(Data entries)
------------------------------

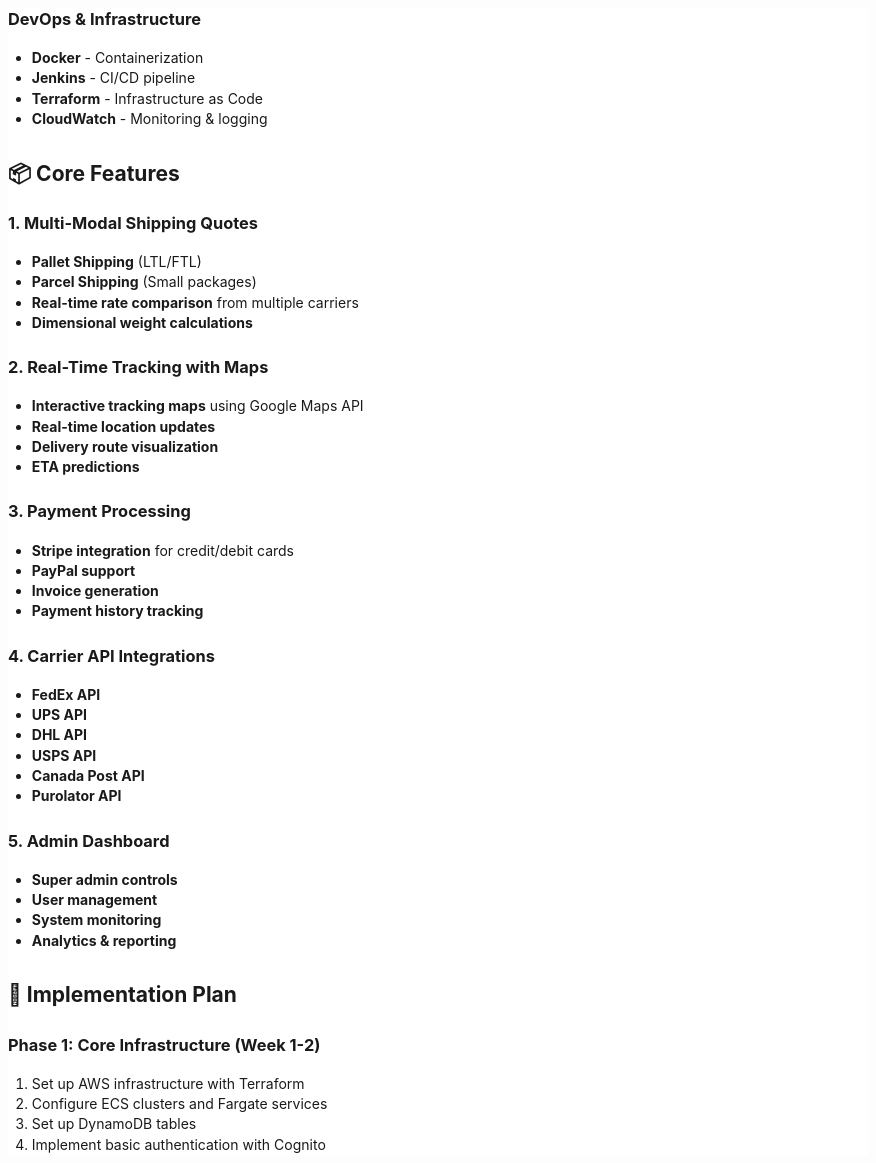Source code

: ### DevOps & Infrastructure
- **Docker** - Containerization
- **Jenkins** - CI/CD pipeline
- **Terraform** - Infrastructure as Code
- **CloudWatch** - Monitoring & logging

## 📦 Core Features

### 1. Multi-Modal Shipping Quotes
- **Pallet Shipping** (LTL/FTL)
- **Parcel Shipping** (Small packages)
- **Real-time rate comparison** from multiple carriers
- **Dimensional weight calculations**

### 2. Real-Time Tracking with Maps
- **Interactive tracking maps** using Google Maps API
- **Real-time location updates**
- **Delivery route visualization**
- **ETA predictions**

### 3. Payment Processing
- **Stripe integration** for credit/debit cards
- **PayPal support**
- **Invoice generation**
- **Payment history tracking**

### 4. Carrier API Integrations
- **FedEx API**
- **UPS API**
- **DHL API**
- **USPS API**
- **Canada Post API**
- **Purolator API**

### 5. Admin Dashboard
- **Super admin controls**
- **User management**
- **System monitoring**
- **Analytics & reporting**

## 🔧 Implementation Plan

### Phase 1: Core Infrastructure (Week 1-2)
1. Set up AWS infrastructure with Terraform
2. Configure ECS clusters and Fargate services
3. Set up DynamoDB tables
4. Implement basic authentication with Cognito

------------------------------

## What you will do
Quote the source text of all the entries above word for word, leaving the pictures out of your answer.

## Answer box
Source code

: ### DevOps & Infrastructure
- **Docker** - Containerization
- **Jenkins** - CI/CD pipeline
- **Terraform** - Infrastructure as Code
- **CloudWatch** - Monitoring & logging

## 📦 Core Features

### 1. Multi-Modal Shipping Quotes
- **Pallet Shipping** (LTL/FTL)
- **Parcel Shipping** (Small packages)
- **Real-time rate comparison** from multiple carriers
- **Dimensional weight calculations**

### 2. Real-Time Tracking with Maps
- **Interactive tracking maps** using Google Maps API
- **Real-time location updates**
- **Delivery route visualization**
- **ETA predictions**

### 3. Payment Processing
- **Stripe integration** for credit/debit cards
- **PayPal support**
- **Invoice generation**
- **Payment history tracking**

### 4. Carrier API Integrations
- **FedEx API**
- **UPS API**
- **DHL API**
- **USPS API**
- **Canada Post API**
- **Purolator API**

### 5. Admin Dashboard
- **Super admin controls**
- **User management**
- **System monitoring**
- **Analytics & reporting**

## 🔧 Implementation Plan

### Phase 1: Core Infrastructure (Week 1-2)
1. Set up AWS infrastructure with Terraform
2. Configure ECS clusters and Fargate services
3. Set up DynamoDB tables
4. Implement basic authentication with Cognito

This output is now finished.